Работая за столом, я слышу шум от упавшего предмета и спрашиваю, что упало. Мне отвечают той же фразой: «Часы упали». В этом случае в сознании раньше было представление об упавшем. «Упали» есть то, о чем говорится в этой фразе, т.е. психологическое подлежащее. То, что говорится об этом подлежащем, что вторым возникает в сознании, есть представление — часы, которое и будет в данном случае психологическим сказуемым. В сущности эту мысль можно было выразить так: «Упавшее есть часы». В этом случае и психологическое и грамматическое сказуемое совпали бы, в нашем же случае они не совпадают. Анализ показывает, что в сложной фразе любой член предложения может стать психологическим сказуемым, и тогда он несет на себе логическое ударение, семантическая функция которого и заключается как раз в выделении психологического сказуемого, «Грамматическая категория представляет до некоторой степени окаменение психологической, — говорит Пауль, — и поэтому она нуждается в оживлении с помощью логического ударения, выявляющего ее семантический строй». Пауль показал, как за одной и той же грамматической структурой может скрываться самое разнородное душевное мнение. Быть может, соответствие между грамматическим и психологическим строем речи встречается не так часто, как мы полагаем. Скорее даже оно только постулируется нами и редко или никогда не осуществляется на самом деле. Везде — в фонетике, в морфологии, в лексике и в семантике, даже в ритмике, метрике и музыке — за грамматическими или формальными категориями скрываются психологические. Если в одном случае они, по-видимому, покрывают друг друга, то в других они опять расходятся. Можно говорить не только о психологических элементах формы и значениях, о психологических подлежащих и сказуемых, с тем же правом можно говорить и о психологическом числе, роде, падеже, местоимении, превосходной степени, будущем времени и т.д. Наряду с грамматическими и формальными понятиями подлежащего, сказуемого, рода пришлось допустить существование их психологических двойников, или прообразов. То, что с точки зрения языка является ошибкой, может, если оно возникает из самобытной натуры, иметь художественную ценность. Пушкинское:
имеет более глубокое значение, чем это обычно думают. Полное устранение несоответствий в пользу общего и, безусловно, правильного выражения достигается лишь по ту сторону языка и его навыков — в математике. Первым, кто увидел в математике мышление, происходящее из языка, но преодолевающее его, был, по-видимому, Декарт. Можно сказать только одно: наш обычный разговорный язык в силу присущих ему колебаний и несоответствий грамматического и психологического находится в состоянии подвижного равновесия между идеалами математической и фантастической гармонии и в непрестанном движении, которое мы называем эволюцией.

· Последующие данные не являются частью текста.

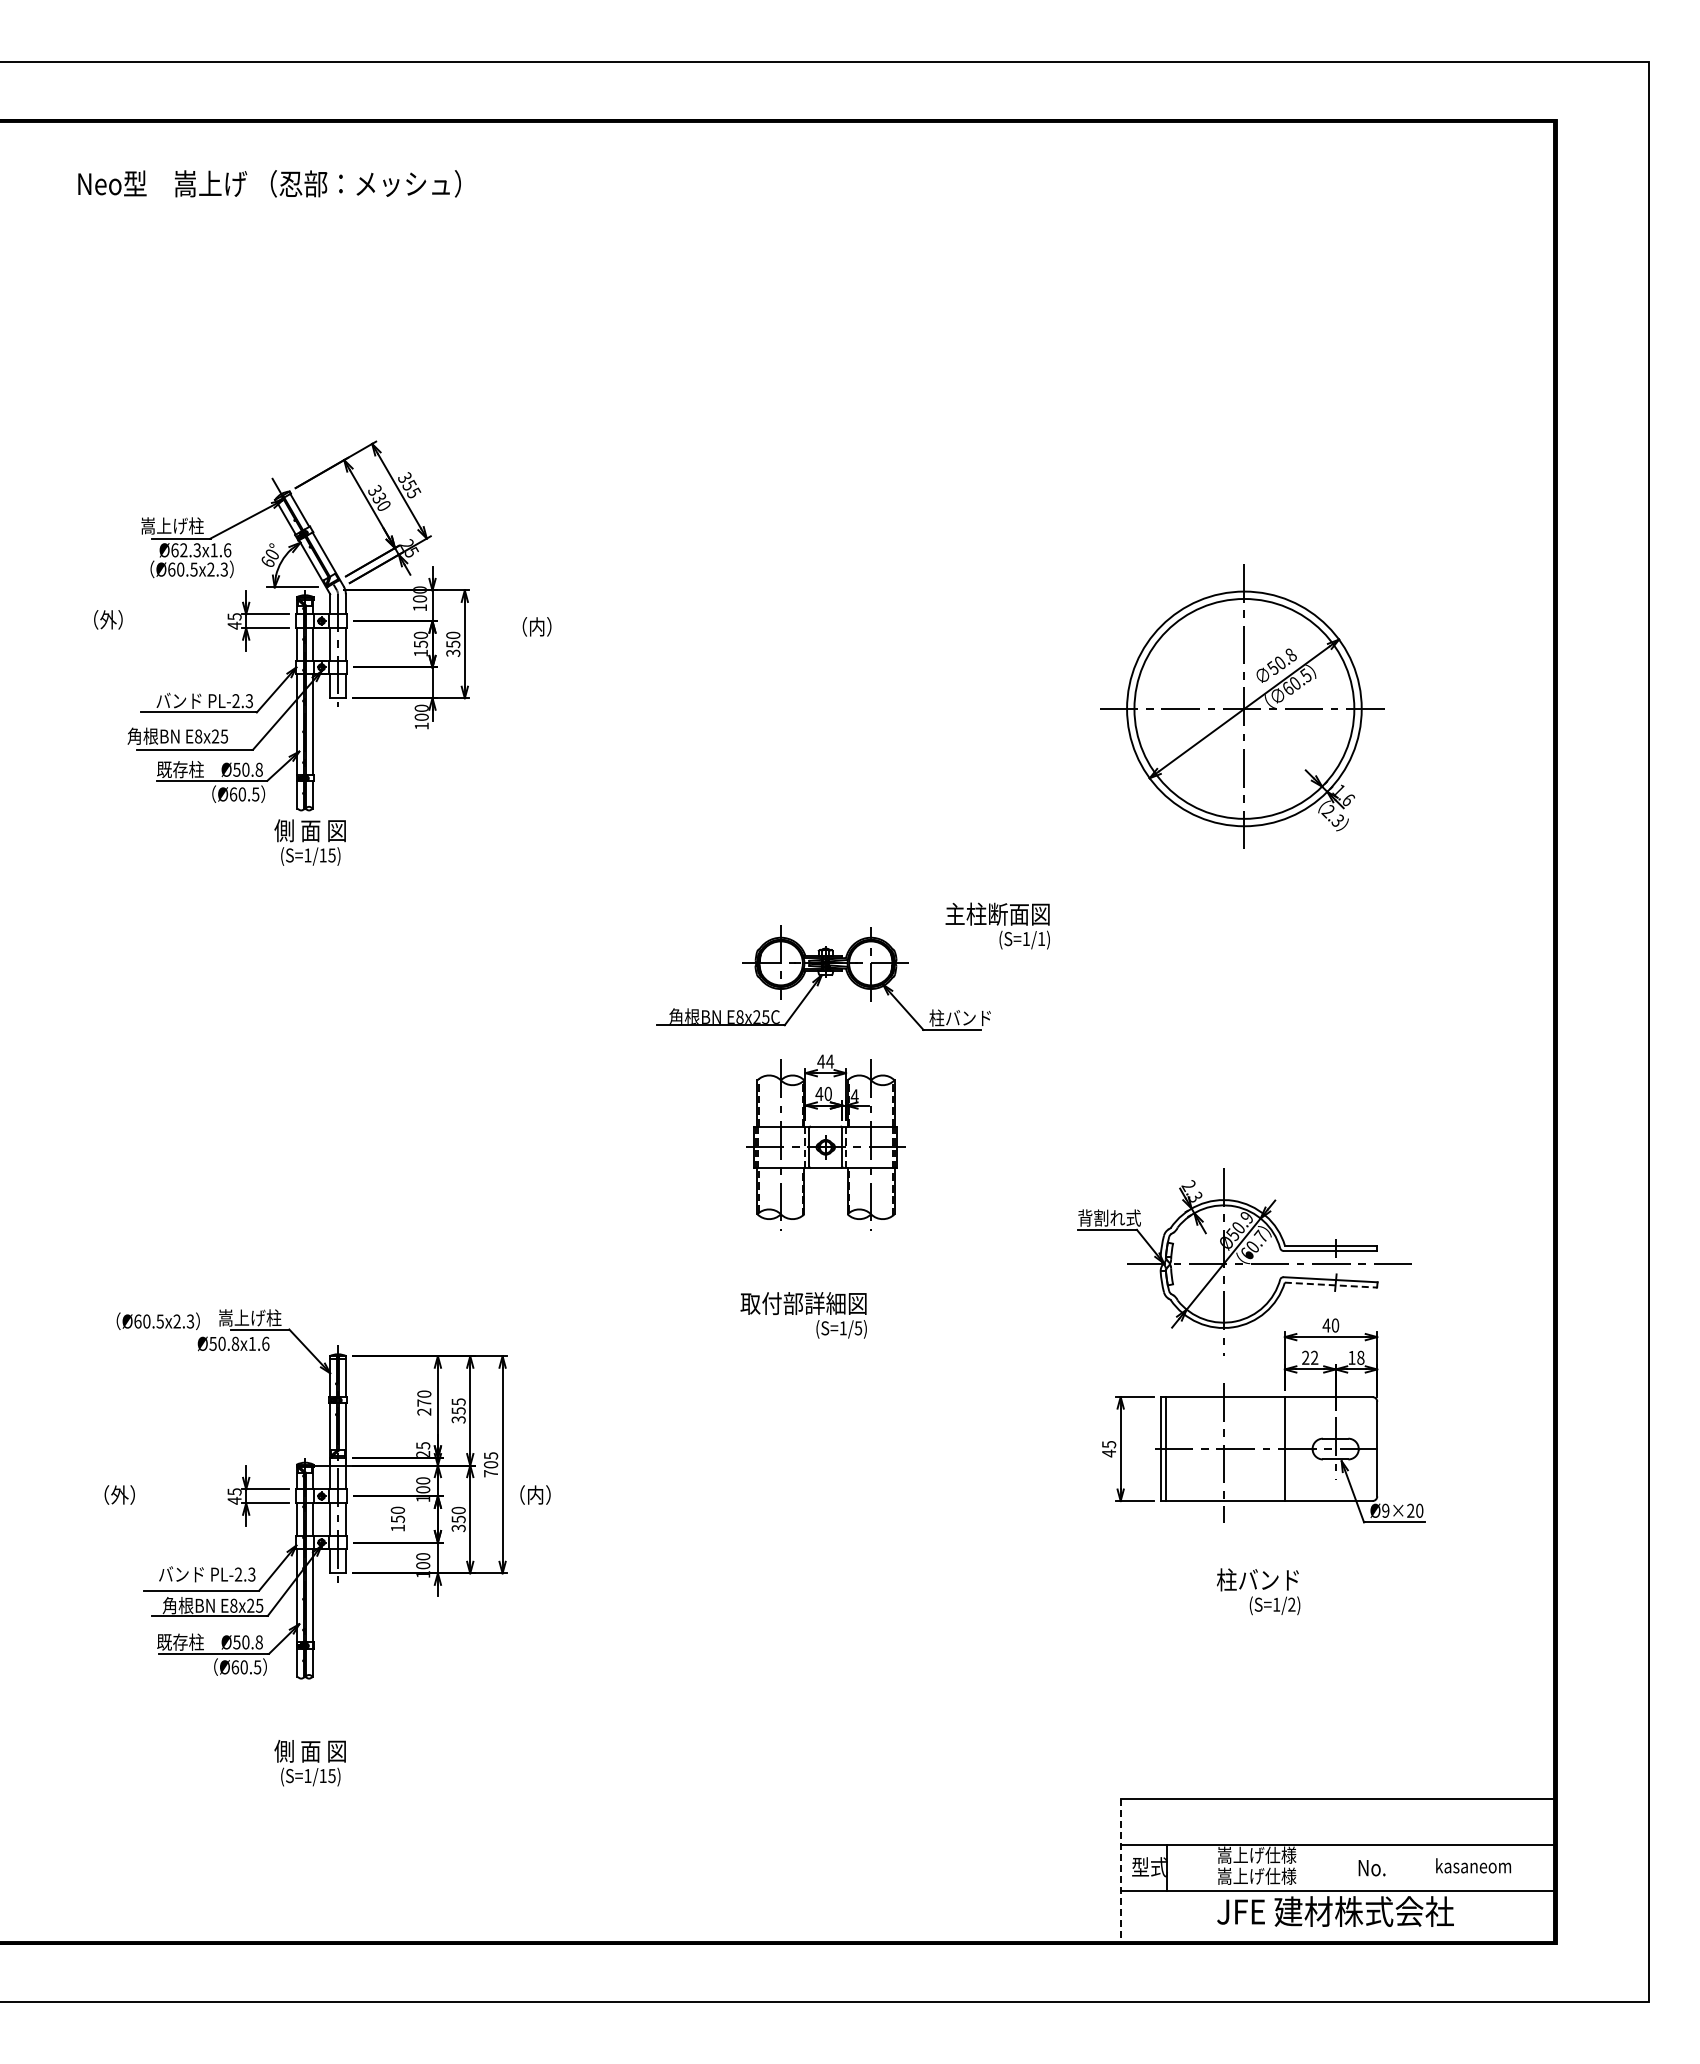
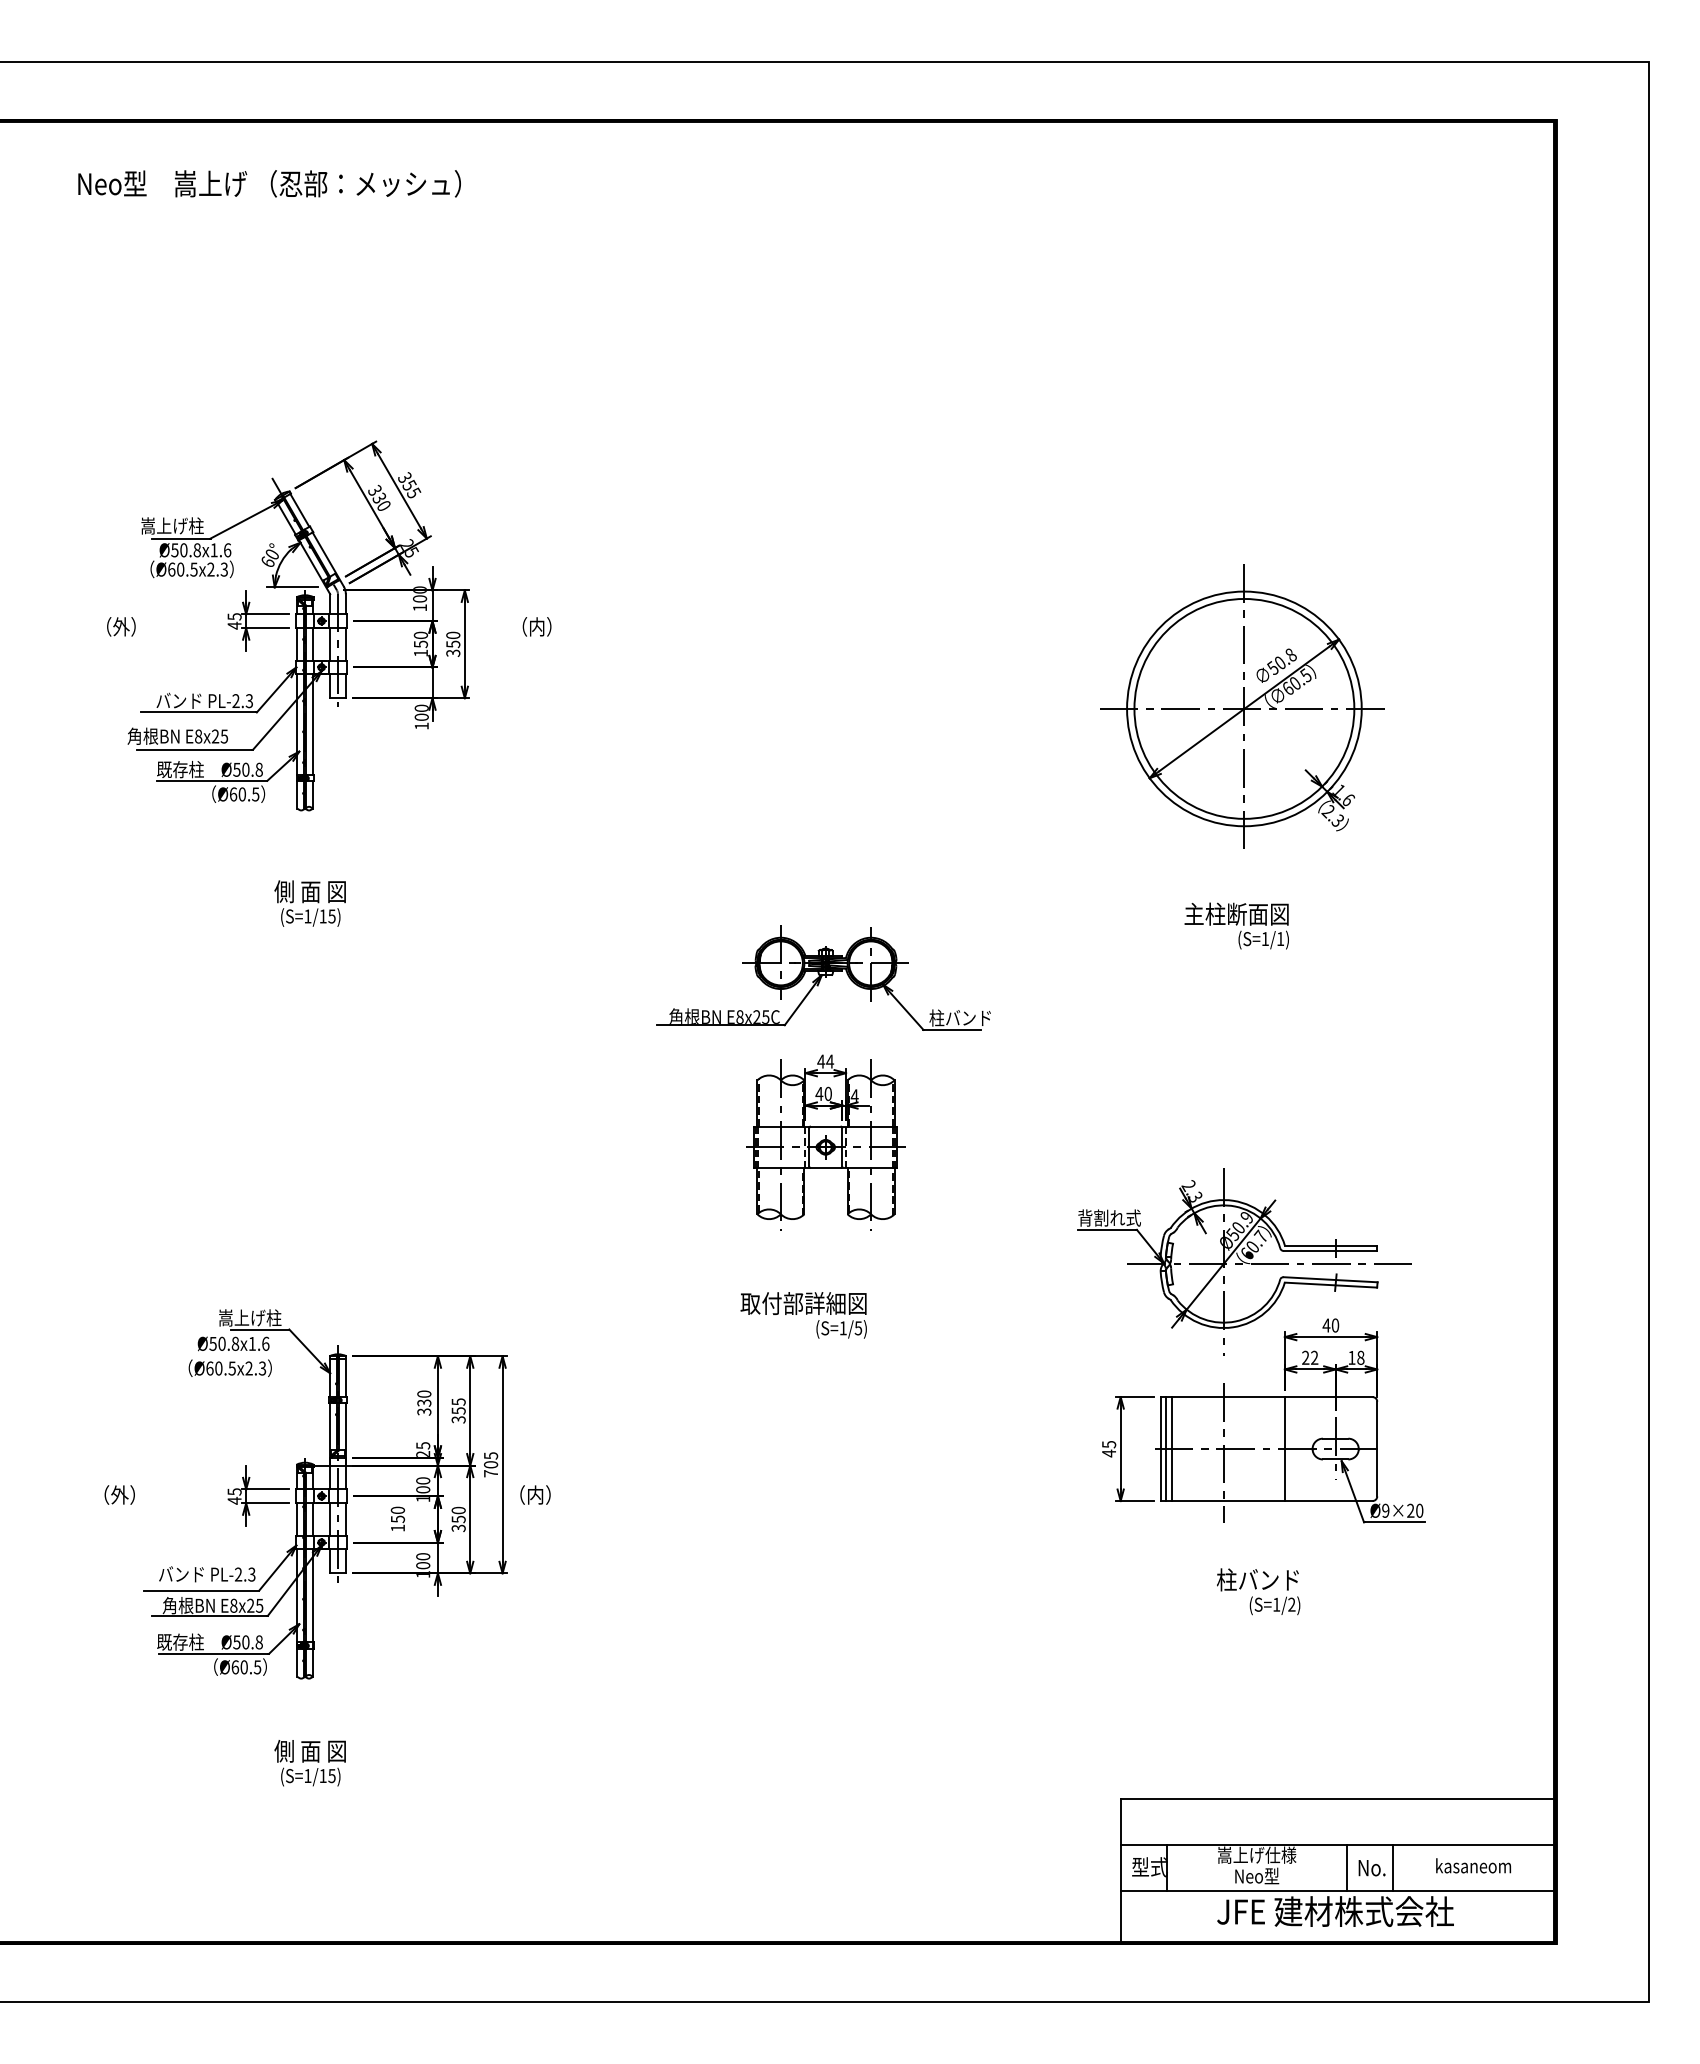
text at (185, 550): Ø62.3x1.6 -> Ø50.8x1.6
text at (108, 619) position: (108, 619) -> (121, 626)
text at (309, 842) position: (309, 842) -> (309, 903)
text at (997, 925) position: (997, 925) -> (1236, 925)
line at (1331, 1285): dashed -> solid
text at (157, 1320) position: (157, 1320) -> (229, 1367)
text at (424, 1407): 270 -> 330
line at (1171, 1449): none -> present
line at (1346, 1868): none -> present
line at (1392, 1868): none -> present
line at (1120, 1870): dashed -> solid
text at (1257, 1875): 嵩上げ仕様 -> Neo型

Если все эти примеры приведены нами для того, чтобы показать несовпадение фазической и семантической стороны речи, то вместе с тем они же показывают, что это несовпадение слова не только не исключает единства той и другой, но, напротив того, с необходимостью предполагает это единство. Ведь это несоответствие не только не мешает осуществляться мысли в слове, но является необходимым условием для того, чтобы движение от мысли к слову могло реализоваться. Мы поясним на двух примерах то, как изменения формальной и грамматической структуры приводят к глубочайшему изменению всего смысла речи, для того чтобы осветить эту внутреннюю зависимость между двумя речевыми планами. Крылов в басне «Стрекоза и Муравей» заменил лафонтеновского кузнечика стрекозой, придав ей неприложимый к ней эпитет «попрыгунья». По-французски кузнечик женского рода и потому вполне годится для того, чтобы в его образе воплотить женское легкомыслие и беззаботность. Но по-русски в переводе «кузнечик и муравей» этот смысловой оттенок в изображении ветрености неизбежно пропадает, поэтому у Крылова грамматический род возобладал над реальным значением — кузнечик оказался стрекозой, сохранив тем не менее все признаки кузнечика (попрыгунья, пела), хотя стрекоза не прыгает и не поет. Адекватная передача всей полноты смысла требовала непременного сохранения и грамматической категории женского рода для героини басни.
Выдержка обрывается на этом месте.